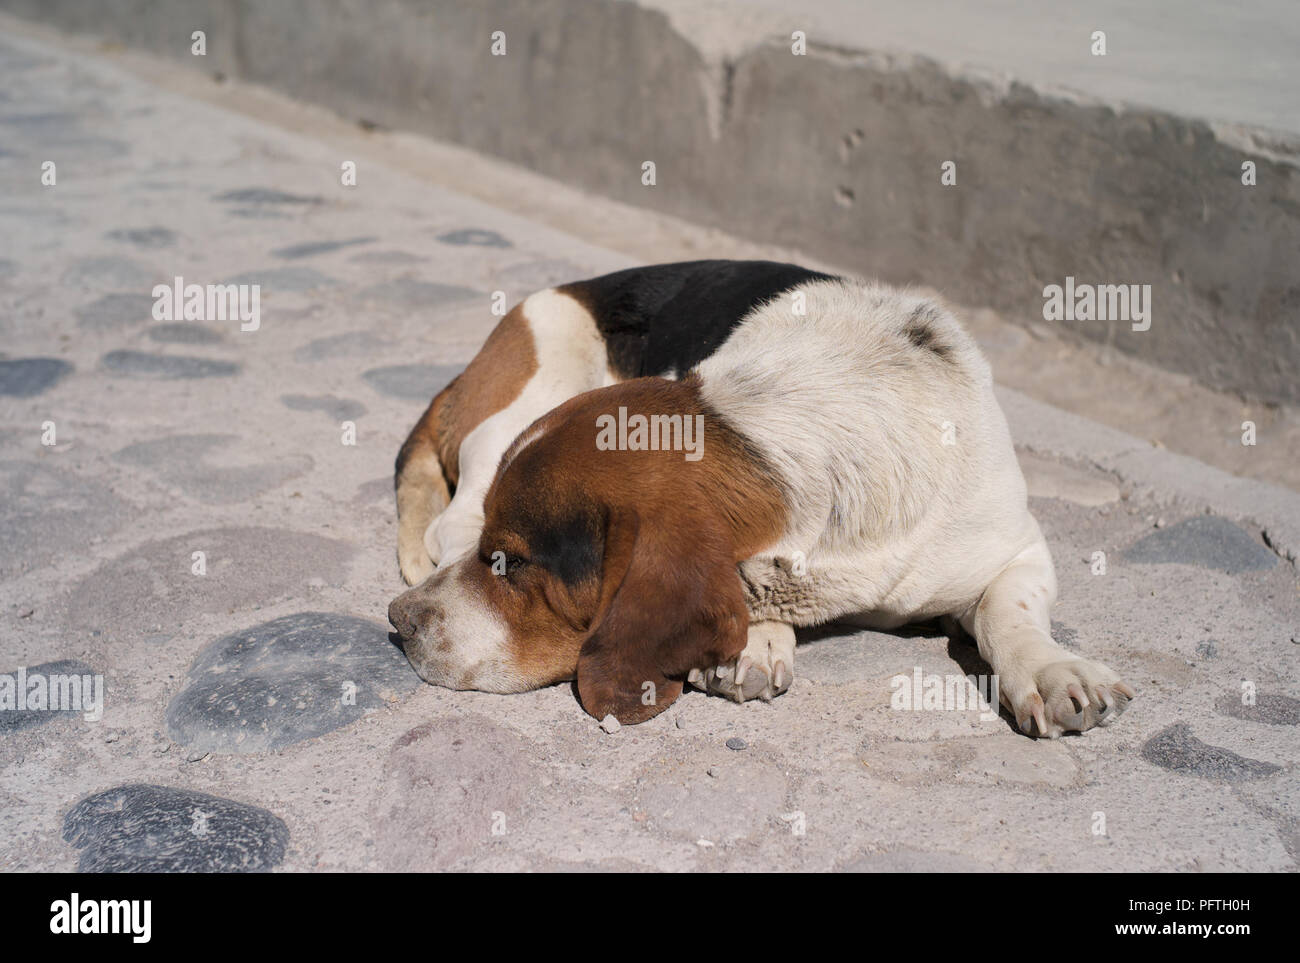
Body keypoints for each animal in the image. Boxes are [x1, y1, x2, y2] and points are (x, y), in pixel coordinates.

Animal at [382, 258, 1128, 732]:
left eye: (510, 564)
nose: (398, 620)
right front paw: (756, 641)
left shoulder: (1017, 548)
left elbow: (1011, 609)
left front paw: (1051, 669)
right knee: (446, 525)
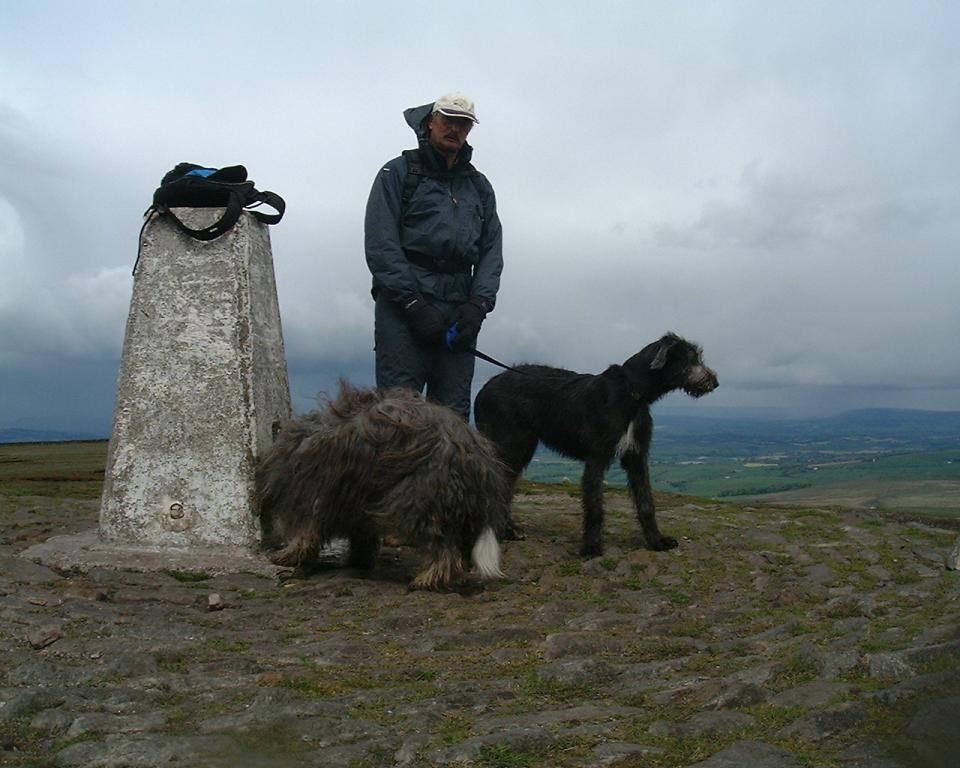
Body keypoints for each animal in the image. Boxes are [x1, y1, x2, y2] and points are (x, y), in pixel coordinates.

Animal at [255, 382, 510, 588]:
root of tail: (474, 454)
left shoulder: (313, 494)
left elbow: (306, 531)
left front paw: (285, 555)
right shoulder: (356, 501)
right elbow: (361, 535)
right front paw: (359, 560)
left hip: (421, 497)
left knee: (441, 547)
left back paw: (427, 579)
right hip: (456, 506)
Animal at [476, 332, 716, 556]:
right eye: (692, 358)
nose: (715, 382)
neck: (631, 392)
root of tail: (484, 389)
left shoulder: (637, 456)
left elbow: (646, 501)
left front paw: (657, 541)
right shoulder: (596, 457)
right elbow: (594, 506)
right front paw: (591, 547)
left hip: (521, 448)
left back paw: (508, 530)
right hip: (509, 445)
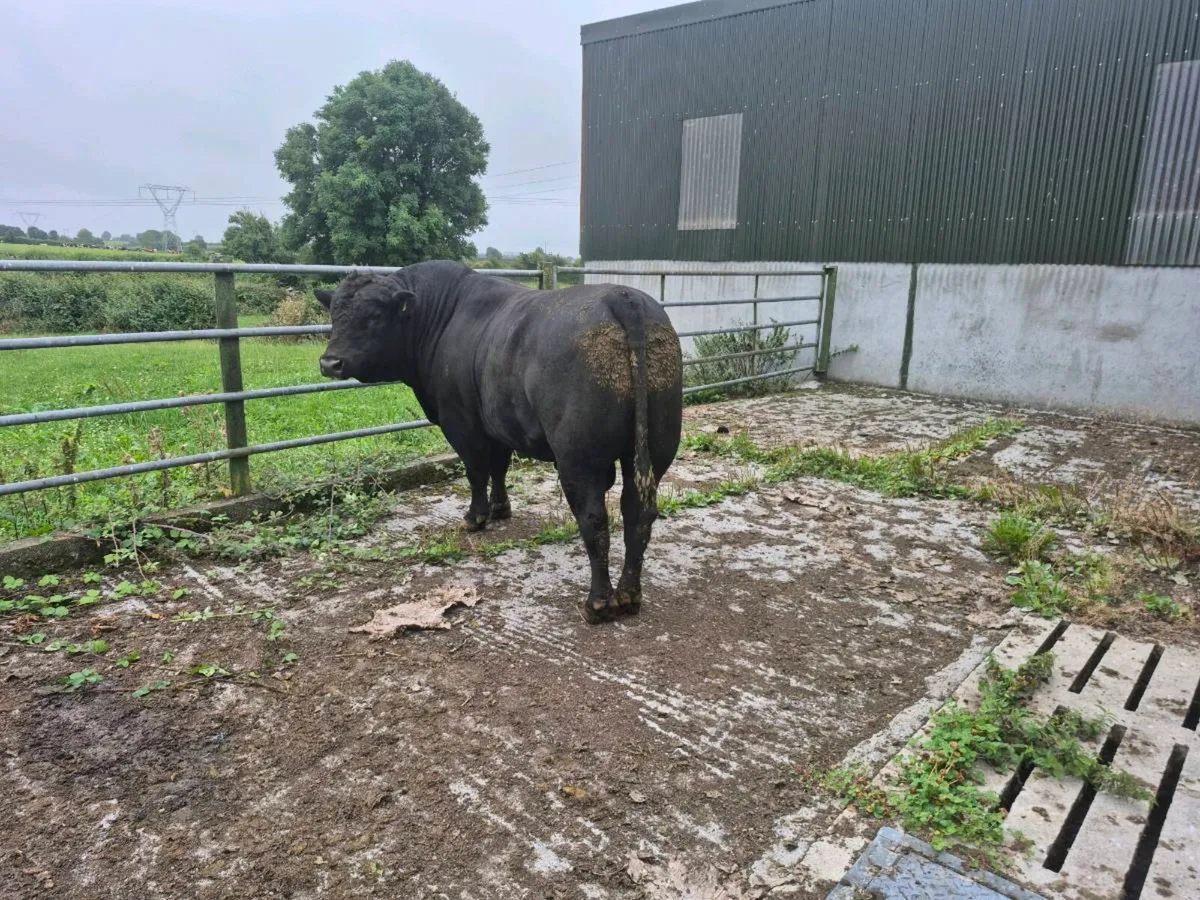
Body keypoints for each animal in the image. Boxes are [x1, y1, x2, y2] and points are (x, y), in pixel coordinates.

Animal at [315, 260, 683, 624]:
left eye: (375, 315)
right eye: (335, 314)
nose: (330, 362)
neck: (439, 318)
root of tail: (622, 296)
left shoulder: (461, 422)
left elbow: (476, 471)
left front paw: (476, 516)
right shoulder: (499, 422)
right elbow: (500, 467)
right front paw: (500, 508)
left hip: (580, 458)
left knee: (594, 519)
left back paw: (598, 603)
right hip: (658, 444)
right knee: (637, 512)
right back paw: (630, 595)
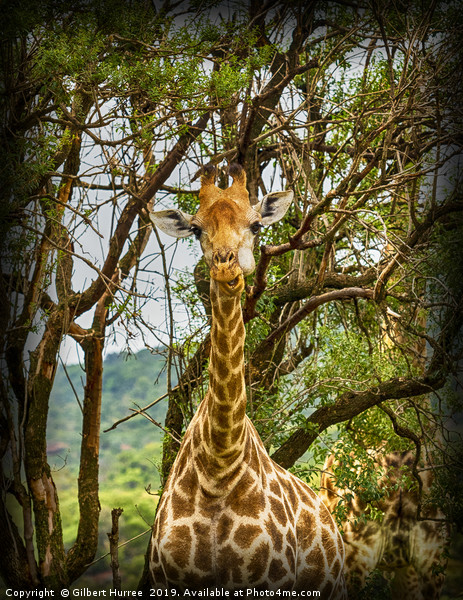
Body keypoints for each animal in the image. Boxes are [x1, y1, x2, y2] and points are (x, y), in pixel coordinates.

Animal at [147, 163, 346, 596]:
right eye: (196, 229)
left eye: (255, 225)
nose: (226, 266)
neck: (218, 465)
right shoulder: (171, 580)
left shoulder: (267, 580)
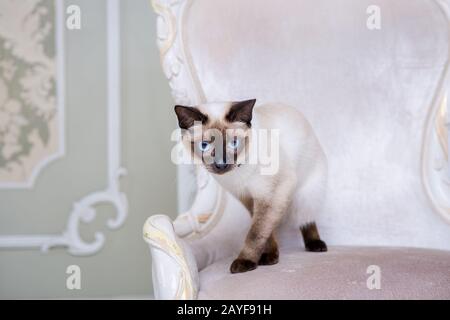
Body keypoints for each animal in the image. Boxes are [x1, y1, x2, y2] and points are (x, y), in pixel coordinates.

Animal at [173, 99, 326, 272]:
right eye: (204, 145)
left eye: (233, 143)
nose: (221, 164)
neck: (238, 174)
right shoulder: (248, 197)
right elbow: (265, 230)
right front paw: (269, 256)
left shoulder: (271, 194)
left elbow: (256, 233)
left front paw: (245, 262)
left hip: (303, 196)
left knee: (306, 218)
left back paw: (316, 245)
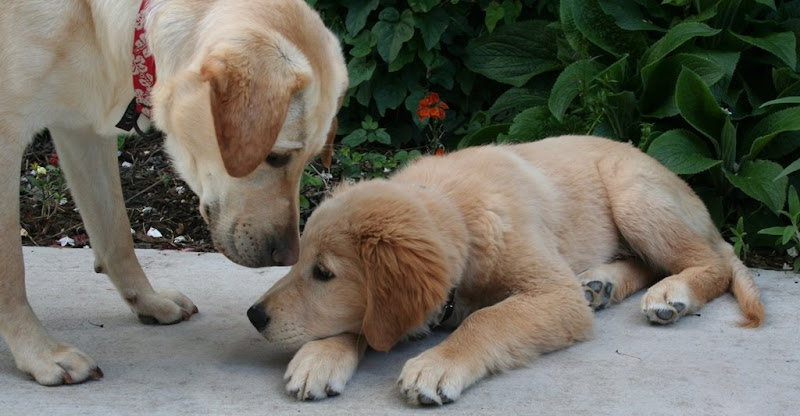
* * * *
▸ **TASK DIRECTIONS**
Drop every picture, then write out the remaining entries above exactly as they appear.

▸ **WORKED SOLUTION**
Body keypoints for each animal in the image. Boxes are [x1, y1, x2, y2] and points are (x, y), in pixel coordinates.

Animal at [382, 258, 1128, 732]:
left eye: (510, 564)
nose: (398, 620)
right front paw: (756, 641)
left shoulder: (1017, 548)
left elbow: (1011, 609)
left front paw: (1051, 669)
right knee: (446, 525)
Body keypoints for each animal in the image. Boxes are [x1, y1, x2, y2] and points are (x, y), in pixel coordinates.

Animal at [255, 382, 510, 588]:
root of tail: (474, 454)
left shoulder: (313, 494)
left elbow: (306, 531)
left front paw: (285, 555)
right shoulder: (356, 501)
right elbow: (361, 535)
right front paw: (359, 560)
left hip: (421, 497)
left knee: (441, 547)
left back paw: (427, 579)
right hip: (456, 506)
Animal at [476, 332, 716, 556]:
right eye: (692, 358)
nose: (715, 382)
neck: (631, 392)
root of tail: (484, 389)
left shoulder: (637, 456)
left elbow: (646, 501)
left front paw: (657, 541)
right shoulder: (596, 457)
right elbow: (594, 506)
right front paw: (591, 547)
left hip: (521, 448)
left back paw: (508, 530)
right hip: (509, 445)
Body keypoints for each animal in the image. Boxes are [x1, y1, x2, y2] and points are (x, y), in pixel coordinates.

Animal at [315, 260, 683, 624]:
left eye: (375, 315)
right eye: (335, 314)
nose: (330, 362)
neck: (439, 318)
root of tail: (622, 296)
left shoulder: (461, 422)
left elbow: (476, 471)
left front paw: (476, 516)
right shoulder: (499, 422)
right elbow: (500, 467)
right front paw: (500, 508)
left hip: (580, 458)
left knee: (594, 519)
left back paw: (598, 603)
right hip: (658, 444)
right knee: (637, 512)
right back paw: (630, 595)
Body keypoints for each animal in the image. Boxes are [x1, y1, x2, y2] and points are (x, y), in pixel coordinates.

Animal at [147, 163, 346, 596]:
right eye: (196, 229)
left eye: (255, 225)
nose: (226, 266)
neck: (218, 465)
right shoulder: (171, 580)
left shoulder: (267, 580)
Body keypoints for each animal in the image. Boxes are [x1, y1, x2, y2] and points are (x, y), in pixel coordinates.

Animal at [173, 99, 326, 272]:
right eye: (204, 145)
left eye: (233, 143)
nose: (221, 164)
neck: (238, 174)
right shoulder: (248, 197)
right elbow: (265, 230)
right front paw: (269, 256)
left shoulder: (271, 194)
left elbow: (256, 233)
left front paw: (245, 262)
left hip: (303, 196)
left knee: (306, 218)
left back paw: (316, 245)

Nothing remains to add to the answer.